**INSTRUCTIONS FOR THE TASK:** Determine how many lines in this listing contain the word "Design" and report that number by itself.

**DATA PROVIDED:**

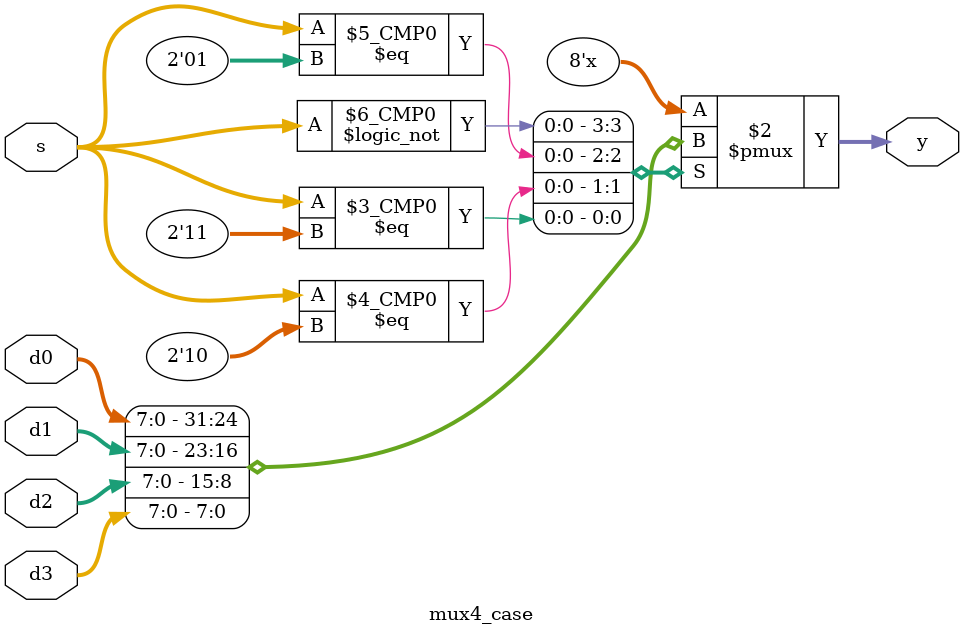
<source format=v>

module	mux2(	y, d0, d1, s	)	;

parameter		N = 8	;

output	[N-1:0]		y	; // output
input	[N-1:0]		d0	; // input d0
input	[N-1:0]		d1	; // input d1
input			s	; // select

assign			y = s ? d1 : d0	;

endmodule

// ------------------------------------------------
// A1: 4:1 MUX Design Using 3 x 2:1 MUX
// ------------------------------------------------
module mux4 (	y, d0, d1, d2, d3, s	);

parameter		N = 8	;

output	[N-1:0]		y	; // output
input	[N-1:0]		d0	; // input d0
input	[N-1:0]		d1	; // input d1
input	[N-1:0]		d2	; // input d2
input	[N-1:0]		d3	; // input d3
input	[1:0]		s	; // select

wire	[N-1:0]		node1	; // mux_0? ??
wire	[N-1:0]		node2	; // mux_1? ??

mux2	mux_0	( .y ( node1 ), .d0 ( d0 ), .d1 ( d1 ), .s ( s[0] ));
mux2	mux_1	( .y ( node2 ), .d0 ( d2 ), .d1 ( d3 ), .s ( s[0] ));
mux2	mux_2	( .y ( y ), .d0 ( node1 ), .d1 ( node2 ), .s ( s[1] ));

endmodule

// ------------------------------------------------
// 4:1 MUX Design Using if
// ------------------------------------------------
module mux4_if (	y, d0, d1, d2, d3, s	);

parameter	N = 8	;

output	[N-1:0]	y	;
input	[N-1:0]	d0	;
input	[N-1:0]	d1	;
input	[N-1:0]	d2	;
input	[N-1:0]	d3	;
input	[1:0]	s	;

reg	[N-1:0]	y	;

always @(*) begin
	if (s == 2'b00) begin
		y = d0;
	end else if (s == 2'b01) begin
		y = d1;
	end else if (s == 2'b10) begin
		y = d2;
	end else begin
		y = d3;
	end
end
endmodule

// ------------------------------------------------
// 4:1 MUX Design Using case
// ------------------------------------------------
module mux4_case (	y, d0, d1, d2, d3, s	);

parameter	N = 8;

output	[N-1:0]	y	;
input	[N-1:0]	d0	;
input	[N-1:0]	d1	;
input	[N-1:0]	d2	;
input	[N-1:0]	d3	;
input	[1:0]	s	;

reg	[N-1:0]	y	;

always @(*) begin
	case (s)
		2'b00: y = d0;
		2'b01: y = d1;
		2'b10: y = d2;
		2'b11: y = d3;
	endcase
end
endmodule

</source>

**EXERCISE OUTPUT:** 3